Serralves, antes que o inverno acabe
Serralves
é uma rua por onde ninguém passa, um portão por onde se entra, um mundo inteiro
que se estende sob os nossos pés e se alarga para lá do nosso olhar. Serralves
é um edifício de que quase se não dá conta, um museu, Álvaro Siza escondido em
cada recanto de luz que enche todos os espaços e jorra de todas as janelas. Um
labirinto em que apetece perder-mo-nos, uma ansiedade que se dissipa, um fármaco
que se poupa.
O
edifício é novo, arejado, sóbrio. Tanto que se não dá por ele e se não consegue
descrevê-lo com um mínimo de rigor. Tudo o que se pensar ou que se disser fica
aquém do que se vê e do que se sente. E
no entanto ele está ali, discreto, quase perdido junto ao muro que protege uns
vastos hectares de terreno, como se tivesse resultado de escavações
arqueológicas que não buliram com o meio ambiente. Percorre-se-lhe o espaço que
ocupa, as salas que se sucedem, as exposições que exibe e a luz que se não
perde. Que não nasce a oriente e que se não põe a ocidente.
O
parque fica para lá dos portões sempre fechados, por onde ninguém entra, salvo
nos dias festivos, de ainda maior afluência e acessos grátis, tanto quanto sei.

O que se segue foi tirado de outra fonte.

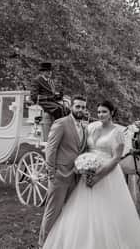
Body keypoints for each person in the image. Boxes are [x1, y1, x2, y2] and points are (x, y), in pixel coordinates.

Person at [42, 100, 140, 249]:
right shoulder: (91, 128)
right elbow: (83, 149)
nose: (101, 115)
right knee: (79, 209)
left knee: (105, 211)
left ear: (111, 113)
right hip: (85, 174)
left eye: (104, 112)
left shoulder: (118, 132)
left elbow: (116, 158)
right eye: (98, 112)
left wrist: (98, 176)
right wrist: (83, 167)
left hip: (107, 175)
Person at [38, 96, 88, 247]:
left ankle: (59, 242)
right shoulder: (61, 123)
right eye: (77, 106)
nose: (80, 110)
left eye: (83, 107)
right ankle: (43, 244)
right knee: (52, 212)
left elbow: (81, 149)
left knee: (67, 212)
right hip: (60, 175)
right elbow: (51, 148)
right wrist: (51, 172)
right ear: (71, 107)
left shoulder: (84, 128)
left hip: (75, 176)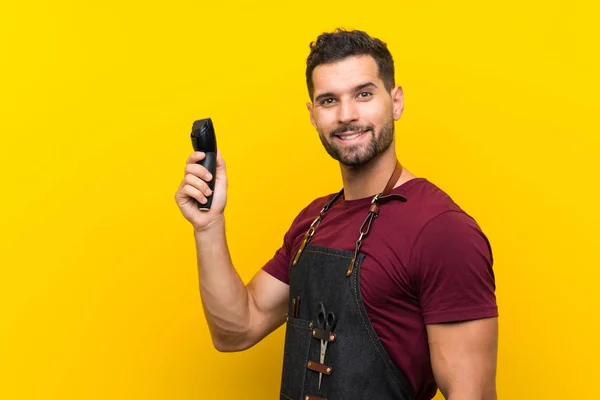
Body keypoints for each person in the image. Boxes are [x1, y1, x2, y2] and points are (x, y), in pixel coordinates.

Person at [174, 28, 498, 400]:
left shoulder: (442, 231)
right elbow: (236, 330)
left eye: (363, 94)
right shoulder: (313, 221)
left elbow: (471, 393)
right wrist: (208, 226)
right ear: (313, 115)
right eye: (329, 101)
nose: (346, 115)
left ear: (396, 102)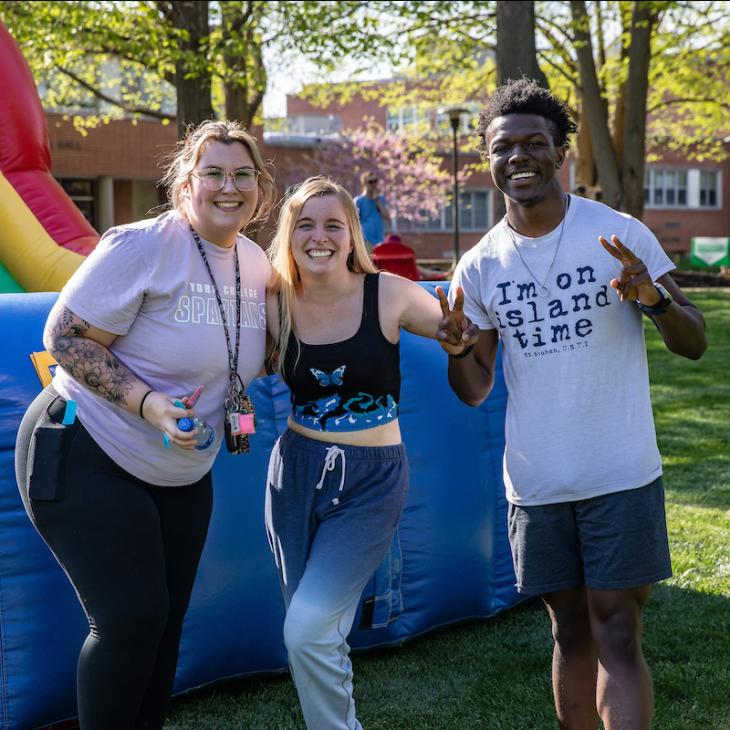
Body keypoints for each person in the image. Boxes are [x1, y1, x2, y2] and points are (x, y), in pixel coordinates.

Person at [443, 79, 707, 730]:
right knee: (570, 635)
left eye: (536, 142)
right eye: (505, 146)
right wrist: (456, 351)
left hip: (619, 471)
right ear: (489, 158)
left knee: (618, 629)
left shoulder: (617, 234)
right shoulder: (477, 267)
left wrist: (654, 299)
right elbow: (476, 389)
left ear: (561, 152)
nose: (520, 156)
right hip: (535, 483)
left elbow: (694, 342)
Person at [14, 120, 276, 730]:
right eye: (213, 172)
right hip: (84, 445)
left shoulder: (256, 263)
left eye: (242, 174)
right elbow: (63, 336)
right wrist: (149, 403)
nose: (228, 186)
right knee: (130, 618)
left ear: (260, 188)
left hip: (183, 469)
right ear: (186, 184)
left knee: (163, 624)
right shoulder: (141, 245)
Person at [264, 176, 476, 730]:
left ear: (352, 233)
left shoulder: (388, 292)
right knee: (312, 631)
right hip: (295, 473)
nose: (319, 236)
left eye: (333, 224)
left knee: (307, 629)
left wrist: (457, 335)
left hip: (371, 480)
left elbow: (451, 331)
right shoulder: (275, 304)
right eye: (305, 224)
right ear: (289, 235)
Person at [354, 170, 390, 248]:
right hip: (365, 239)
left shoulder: (380, 199)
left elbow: (387, 217)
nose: (373, 184)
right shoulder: (358, 201)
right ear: (364, 183)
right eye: (370, 182)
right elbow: (354, 221)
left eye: (375, 181)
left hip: (380, 240)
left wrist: (377, 201)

E espraia-se por terrenos diversos, acolhe flores, aromáticas, espécies
seculares, desce escadas, contorna lagos, uma pausa algures para um café. Uma
alameda de liquidambares que os biólogos um dia me dirão o que são, onde a
primavera começa e o inverno acontece. E, sorrateiramente, acaba se nos
descuidamos. Tenho uma paixão no parque, silenciosa, convicta, para toda a
vida. Um castanheiro, junto ao roseiral, ainda de ramos despidos, erguidos em
prece para que a explosão da primavera lhe traga roupa nova.
A
casa dá o nome a todo o espaço, com a entrada principal virada a norte, onde
corre, tranquila, a rua de Serralves. O portão fechado, a porta principal
também. A cor rosa empresta-lhe um ar distinto para que sobressaia no meio do
ambiente deslumbrante que a rodeia. Ali morou gente, dali se avista tudo, ali
pisamos mármores que já serviram outros propósitos, deles se fez conforto de
lareira, requinte de escada, utilidade de banheira.
Por
isso Serralves tinha de ser. Rapidamente, antes que o inverno acabe!